An intelligent-based enterprise needs to obtain information about specific customer preferences, and more importantly, about customers’ psychological characteristics. The collected customer information has a significant influence on their consumption behaviors and response to marketing activities. Therefore, effective communication strategies will influence customers’ attitudes and behaviors (Knapp & Daly, 2002). The relationship between psychological characteristics, also known as personality traits, and communication strategies is that personality dominates interactive behaviors and communication methods between individuals, indicating that individuals with different personality traits tend to use different approaches to communicate. Therefore, if enterprises want to implement more precise adaptive selling activities for customers, customers’ personality information will serve as a highly valued reference.

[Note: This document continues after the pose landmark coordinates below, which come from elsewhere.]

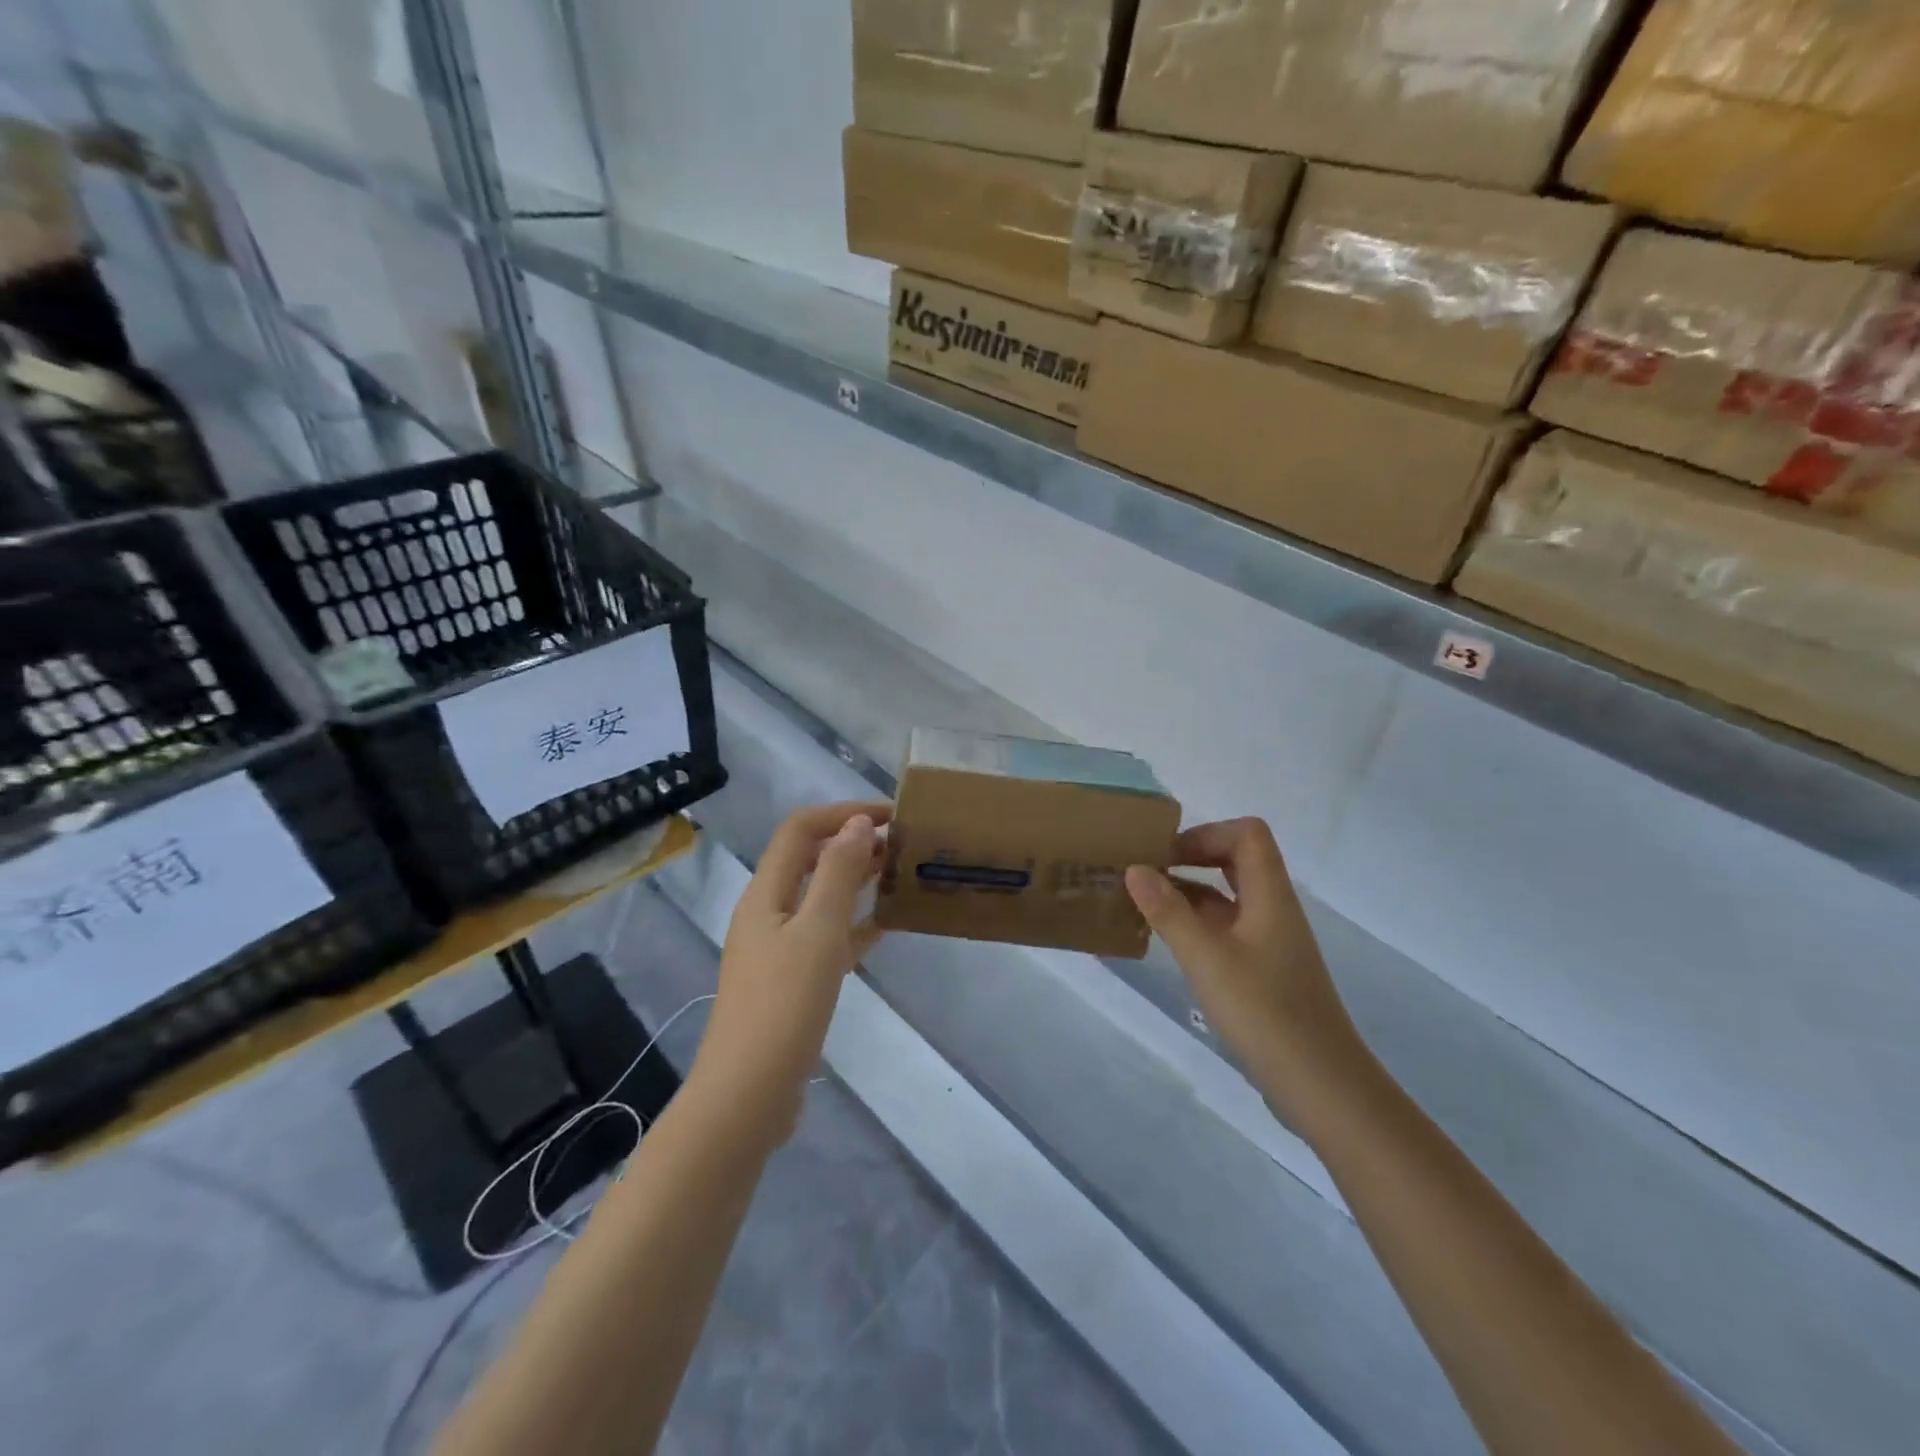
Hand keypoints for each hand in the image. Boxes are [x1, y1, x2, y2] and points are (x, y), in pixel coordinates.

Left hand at [695, 802, 889, 1142]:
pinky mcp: (789, 981)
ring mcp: (776, 949)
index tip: (890, 817)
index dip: (842, 813)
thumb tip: (857, 824)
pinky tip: (885, 927)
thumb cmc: (784, 1006)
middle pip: (808, 860)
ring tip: (897, 875)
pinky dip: (853, 924)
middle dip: (851, 843)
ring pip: (819, 898)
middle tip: (900, 844)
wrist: (747, 1095)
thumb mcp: (818, 933)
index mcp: (766, 893)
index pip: (800, 829)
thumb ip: (838, 874)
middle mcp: (767, 913)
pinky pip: (825, 937)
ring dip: (854, 880)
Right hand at [1125, 818, 1373, 1135]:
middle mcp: (1273, 909)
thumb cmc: (1264, 1012)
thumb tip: (1135, 868)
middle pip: (1237, 859)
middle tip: (1147, 872)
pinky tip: (1167, 941)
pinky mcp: (1263, 970)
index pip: (1247, 834)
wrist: (1321, 1084)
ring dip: (1189, 893)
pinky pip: (1227, 928)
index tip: (1165, 855)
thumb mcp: (1206, 959)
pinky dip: (1196, 924)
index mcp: (1270, 895)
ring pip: (1228, 897)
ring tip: (1144, 904)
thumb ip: (1168, 912)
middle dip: (1192, 858)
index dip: (1206, 834)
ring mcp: (1270, 941)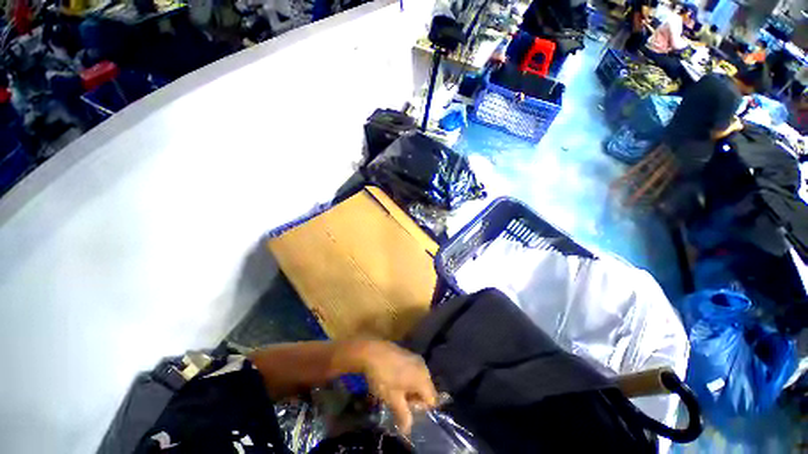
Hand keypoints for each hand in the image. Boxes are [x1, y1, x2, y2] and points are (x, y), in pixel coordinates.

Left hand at [339, 340, 437, 433]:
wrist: (372, 352)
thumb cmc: (384, 377)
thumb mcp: (392, 399)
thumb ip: (403, 415)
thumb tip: (408, 430)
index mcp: (424, 379)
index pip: (432, 401)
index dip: (421, 410)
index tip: (407, 411)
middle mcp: (424, 367)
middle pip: (426, 390)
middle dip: (415, 399)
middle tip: (400, 403)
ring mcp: (416, 358)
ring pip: (419, 380)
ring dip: (410, 389)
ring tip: (396, 393)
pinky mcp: (408, 354)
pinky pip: (413, 370)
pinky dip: (408, 378)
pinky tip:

Different personality models have their own assessment scales. In order to obtain the personality type of a testee, it is inevitable to conduct a questionnaire test or experts’ practical observation of the testee’s behavioral interaction with other people, in order to analyze his/her test responses or behavioral recordings further, and thereby infer the testee’s classification result. If enterprises attempt to gain customers’ personality information, they must perform tests or observations on numerous customers. This definitely requires time, human resources, and is cost intensive, which is apparently not a cost-effective investment when compared to the benefits that can be obtained from adaptive selling. However, from the perspective of an intelligent-based enterprise, collecting customers’ personality information without any trace and conducting targeted selling will be the most optimal situation. Therefore, we can come to the conclusion that a new evaluation technique that can perform automatic personality prediction on a great number of objects without any trace will be able to meet enterprises’ requirement with respect to adaptive selling.
However, it is not easy to predict the target’s personality traits, especially when the target is a customer whom we have never met. Fortunately, various booming online social media in recent years may provide opportunities for solving this difficulty. Nowadays, a great many people expose their personal information and interact with others through various popular social media sites such as Facebook and Twitter (Golbeck et al., 2011). Especially on Facebook, the world’s premier social media site in terms of the number of users (Wikipedia, 2015; Stieglitz et al., 2018), the online social behaviors of users are particularly evident.
On these social media platforms, users are not likely to disclose their own personality traits in a direct fashion. However, both the behaviors of operating their own personal accounts and the digital records of interacting with others can be used as clues for inferring users’ personality traits. Similar to the past observation of targets in the real world, the observation now is just transferring to the virtual world. Up to now, there have been a large number of research results showing that the characteristic of user information on social media is related to their scores in personality traits (Golbeck et al., 2011; Adali & Golbeck, 2012; Adali et al., 2012; Bai et al., 2012; Moore & McElroy, 2012; Seidman, 2013; Ortigosa et al., 2014). Therefore, the use of the digital data collected from social media to automatically analyze and predict personality classifications of social media users, for subsequently establishing a personality information gathering tool, is considered as a method that can meet the needs and demands of enterprises.